▶ [Your task]
Find all the lines in the material below with the word "CIRCLE", and copy them.

▶ [Data section]
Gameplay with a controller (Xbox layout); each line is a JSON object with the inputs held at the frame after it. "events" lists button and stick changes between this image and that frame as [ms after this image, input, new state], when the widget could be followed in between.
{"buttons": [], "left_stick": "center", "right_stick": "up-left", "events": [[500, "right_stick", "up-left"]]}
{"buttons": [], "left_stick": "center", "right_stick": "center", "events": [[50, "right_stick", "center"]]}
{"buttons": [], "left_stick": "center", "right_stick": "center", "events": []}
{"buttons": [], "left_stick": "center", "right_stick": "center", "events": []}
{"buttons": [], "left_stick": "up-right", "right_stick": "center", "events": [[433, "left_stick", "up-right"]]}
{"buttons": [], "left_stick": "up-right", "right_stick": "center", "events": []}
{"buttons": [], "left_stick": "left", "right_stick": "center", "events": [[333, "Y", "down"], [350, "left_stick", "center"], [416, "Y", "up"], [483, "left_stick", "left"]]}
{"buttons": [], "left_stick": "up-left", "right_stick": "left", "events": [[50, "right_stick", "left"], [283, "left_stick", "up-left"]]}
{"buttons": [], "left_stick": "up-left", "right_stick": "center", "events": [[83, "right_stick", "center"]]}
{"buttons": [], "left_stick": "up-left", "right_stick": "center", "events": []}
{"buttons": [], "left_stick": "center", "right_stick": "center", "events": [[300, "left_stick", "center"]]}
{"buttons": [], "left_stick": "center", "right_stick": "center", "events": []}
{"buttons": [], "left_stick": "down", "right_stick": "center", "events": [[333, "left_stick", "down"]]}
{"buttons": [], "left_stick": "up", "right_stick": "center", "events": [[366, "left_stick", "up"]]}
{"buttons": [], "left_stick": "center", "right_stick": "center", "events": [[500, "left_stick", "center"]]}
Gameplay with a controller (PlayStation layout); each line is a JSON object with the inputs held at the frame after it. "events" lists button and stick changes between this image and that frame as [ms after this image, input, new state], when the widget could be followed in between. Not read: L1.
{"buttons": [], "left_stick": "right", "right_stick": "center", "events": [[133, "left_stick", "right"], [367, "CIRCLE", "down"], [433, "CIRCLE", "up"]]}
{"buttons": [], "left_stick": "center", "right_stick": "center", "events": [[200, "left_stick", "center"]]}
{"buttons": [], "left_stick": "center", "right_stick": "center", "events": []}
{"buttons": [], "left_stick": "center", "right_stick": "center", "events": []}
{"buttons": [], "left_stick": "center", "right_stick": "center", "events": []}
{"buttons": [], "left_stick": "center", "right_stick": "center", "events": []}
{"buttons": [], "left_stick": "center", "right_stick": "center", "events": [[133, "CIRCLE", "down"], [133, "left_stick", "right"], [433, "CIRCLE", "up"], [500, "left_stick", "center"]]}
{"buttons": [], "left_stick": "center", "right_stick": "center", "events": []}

▶ [Task output]
{"buttons": [], "left_stick": "right", "right_stick": "center", "events": [[133, "left_stick", "right"], [367, "CIRCLE", "down"], [433, "CIRCLE", "up"]]}
{"buttons": [], "left_stick": "center", "right_stick": "center", "events": [[133, "CIRCLE", "down"], [133, "left_stick", "right"], [433, "CIRCLE", "up"], [500, "left_stick", "center"]]}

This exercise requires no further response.